GitHub "deflake" Action
There is a special "deflake" action on GitHub that allows us to run a single integration test repeatedly. Currently, it only supports tests written using the ClusterTestExtensions (i.e., @ClusterTest
, @ClusterTests
, and @ClusterTemplate
). It combines Gradle test selectors "--tests" with the new property added in KAFKA-17433. See the Gradle docs on test filtering for valid patterns https://docs.gradle.org/current/userguide/java_testing.html#simple_name_pattern.
The deflake action is located https://github.com/apache/kafka/actions/workflows/deflake.yml
The Action is limited to 60 minutes of execution time, so take care not to run too many tests or use too many repetitions. Committers using this action can push their branch to apache/kafka in order to see a Gradle Build Scan of the job.
Fixing the flakes
As time permits, contributors will work on fixes for flaky tests. We should generally prioritize fixing flaky tests over new feature development, but we must also be practical. If a subject matter expert is needed to fix a given test, it may take a bit of time. If subject matter experts are available, we should expect them to address flaky tests in their before adding new features or new tests.
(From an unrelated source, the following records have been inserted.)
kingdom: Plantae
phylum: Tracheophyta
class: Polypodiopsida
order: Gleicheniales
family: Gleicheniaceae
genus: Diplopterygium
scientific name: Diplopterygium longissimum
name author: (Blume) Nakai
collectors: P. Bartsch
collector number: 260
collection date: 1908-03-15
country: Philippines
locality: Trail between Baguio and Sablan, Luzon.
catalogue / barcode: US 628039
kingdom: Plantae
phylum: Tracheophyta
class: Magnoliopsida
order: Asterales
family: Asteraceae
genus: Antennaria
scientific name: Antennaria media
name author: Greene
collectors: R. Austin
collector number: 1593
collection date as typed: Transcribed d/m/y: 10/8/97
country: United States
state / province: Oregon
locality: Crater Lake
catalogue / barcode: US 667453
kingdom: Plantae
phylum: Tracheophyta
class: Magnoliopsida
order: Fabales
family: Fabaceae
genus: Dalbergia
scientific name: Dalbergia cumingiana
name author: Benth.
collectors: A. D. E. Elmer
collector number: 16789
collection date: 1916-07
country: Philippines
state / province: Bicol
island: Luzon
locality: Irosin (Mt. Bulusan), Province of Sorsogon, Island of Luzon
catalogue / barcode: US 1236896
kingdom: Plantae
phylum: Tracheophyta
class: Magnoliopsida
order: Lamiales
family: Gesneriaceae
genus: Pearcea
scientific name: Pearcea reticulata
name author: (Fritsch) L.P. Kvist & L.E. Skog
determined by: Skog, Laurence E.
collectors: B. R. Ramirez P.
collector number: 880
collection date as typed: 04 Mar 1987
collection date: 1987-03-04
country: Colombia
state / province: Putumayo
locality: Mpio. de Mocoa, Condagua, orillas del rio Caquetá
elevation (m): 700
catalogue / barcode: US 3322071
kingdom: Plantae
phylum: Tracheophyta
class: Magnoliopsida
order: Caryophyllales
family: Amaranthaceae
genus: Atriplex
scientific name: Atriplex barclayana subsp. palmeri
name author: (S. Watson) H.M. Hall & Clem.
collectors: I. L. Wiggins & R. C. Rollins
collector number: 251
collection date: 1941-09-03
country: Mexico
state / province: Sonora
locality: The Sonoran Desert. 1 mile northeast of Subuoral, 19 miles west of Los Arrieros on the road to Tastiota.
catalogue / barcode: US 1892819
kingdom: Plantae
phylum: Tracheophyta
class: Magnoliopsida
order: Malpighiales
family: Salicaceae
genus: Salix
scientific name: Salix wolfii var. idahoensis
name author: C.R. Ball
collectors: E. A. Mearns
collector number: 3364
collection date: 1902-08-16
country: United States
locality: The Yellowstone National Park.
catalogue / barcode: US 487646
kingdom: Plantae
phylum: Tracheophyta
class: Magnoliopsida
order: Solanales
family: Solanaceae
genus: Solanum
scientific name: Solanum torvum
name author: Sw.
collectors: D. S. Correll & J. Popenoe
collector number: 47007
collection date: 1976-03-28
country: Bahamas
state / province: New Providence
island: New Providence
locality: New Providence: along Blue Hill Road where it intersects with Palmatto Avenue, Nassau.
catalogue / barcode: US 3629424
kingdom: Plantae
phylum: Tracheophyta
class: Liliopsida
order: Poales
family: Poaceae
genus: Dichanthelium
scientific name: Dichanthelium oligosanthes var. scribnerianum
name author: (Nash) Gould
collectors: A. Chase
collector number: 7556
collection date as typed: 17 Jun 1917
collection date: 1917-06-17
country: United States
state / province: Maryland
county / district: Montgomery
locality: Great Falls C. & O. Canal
Some common causes of flaky tests include:
- Timeouts
- Operations not being retried
- Race conditions (in test code, or in production code)
When it comes to merging test fixes, we should not remove the @Flaky
annotation in the same Pull Request that aims to fix the flakiness. The annotation should remain until we have sufficient data to prove that the test has actually stabilized.
In other words: a test is flaky until the data says otherwise!